=== Data extracts ===

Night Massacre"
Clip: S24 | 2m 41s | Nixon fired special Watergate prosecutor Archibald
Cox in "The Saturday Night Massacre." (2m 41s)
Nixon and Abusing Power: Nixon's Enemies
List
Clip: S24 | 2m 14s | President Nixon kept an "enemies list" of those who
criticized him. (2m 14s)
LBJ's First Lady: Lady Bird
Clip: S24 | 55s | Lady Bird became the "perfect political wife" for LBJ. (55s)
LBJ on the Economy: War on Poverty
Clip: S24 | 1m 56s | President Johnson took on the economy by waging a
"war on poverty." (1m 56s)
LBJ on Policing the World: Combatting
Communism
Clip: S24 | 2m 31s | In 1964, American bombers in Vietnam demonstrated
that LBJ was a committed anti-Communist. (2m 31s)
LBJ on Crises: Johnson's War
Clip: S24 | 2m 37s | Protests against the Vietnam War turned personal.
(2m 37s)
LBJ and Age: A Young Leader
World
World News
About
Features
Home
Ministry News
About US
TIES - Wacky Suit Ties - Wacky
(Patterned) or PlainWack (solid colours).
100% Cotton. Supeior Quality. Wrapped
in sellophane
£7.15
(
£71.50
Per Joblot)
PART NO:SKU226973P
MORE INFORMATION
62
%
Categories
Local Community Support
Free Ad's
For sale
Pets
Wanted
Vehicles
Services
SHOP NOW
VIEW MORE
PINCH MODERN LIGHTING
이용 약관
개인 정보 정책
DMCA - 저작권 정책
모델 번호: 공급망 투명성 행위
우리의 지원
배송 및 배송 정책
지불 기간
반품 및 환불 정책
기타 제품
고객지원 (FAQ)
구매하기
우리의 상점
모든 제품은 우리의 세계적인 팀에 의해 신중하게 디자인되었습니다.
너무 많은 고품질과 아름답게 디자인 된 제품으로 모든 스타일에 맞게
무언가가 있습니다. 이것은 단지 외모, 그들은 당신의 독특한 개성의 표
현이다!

===

Your objective
Replace "Clip" with "Video" everywhere it occurs in the listing, and give the text back with no other changes.

Response to the exercise
Night Massacre"
Video: S24 | 2m 41s | Nixon fired special Watergate prosecutor Archibald
Cox in "The Saturday Night Massacre." (2m 41s)
Nixon and Abusing Power: Nixon's Enemies
List
Video: S24 | 2m 14s | President Nixon kept an "enemies list" of those who
criticized him. (2m 14s)
LBJ's First Lady: Lady Bird
Video: S24 | 55s | Lady Bird became the "perfect political wife" for LBJ. (55s)
LBJ on the Economy: War on Poverty
Video: S24 | 1m 56s | President Johnson took on the economy by waging a
"war on poverty." (1m 56s)
LBJ on Policing the World: Combatting
Communism
Video: S24 | 2m 31s | In 1964, American bombers in Vietnam demonstrated
that LBJ was a committed anti-Communist. (2m 31s)
LBJ on Crises: Johnson's War
Video: S24 | 2m 37s | Protests against the Vietnam War turned personal.
(2m 37s)
LBJ and Age: A Young Leader
World
World News
About
Features
Home
Ministry News
About US
TIES - Wacky Suit Ties - Wacky
(Patterned) or PlainWack (solid colours).
100% Cotton. Supeior Quality. Wrapped
in sellophane
£7.15
(
£71.50
Per Joblot)
PART NO:SKU226973P
MORE INFORMATION
62
%
Categories
Local Community Support
Free Ad's
For sale
Pets
Wanted
Vehicles
Services
SHOP NOW
VIEW MORE
PINCH MODERN LIGHTING
이용 약관
개인 정보 정책
DMCA - 저작권 정책
모델 번호: 공급망 투명성 행위
우리의 지원
배송 및 배송 정책
지불 기간
반품 및 환불 정책
기타 제품
고객지원 (FAQ)
구매하기
우리의 상점
모든 제품은 우리의 세계적인 팀에 의해 신중하게 디자인되었습니다.
너무 많은 고품질과 아름답게 디자인 된 제품으로 모든 스타일에 맞게
무언가가 있습니다. 이것은 단지 외모, 그들은 당신의 독특한 개성의 표
현이다!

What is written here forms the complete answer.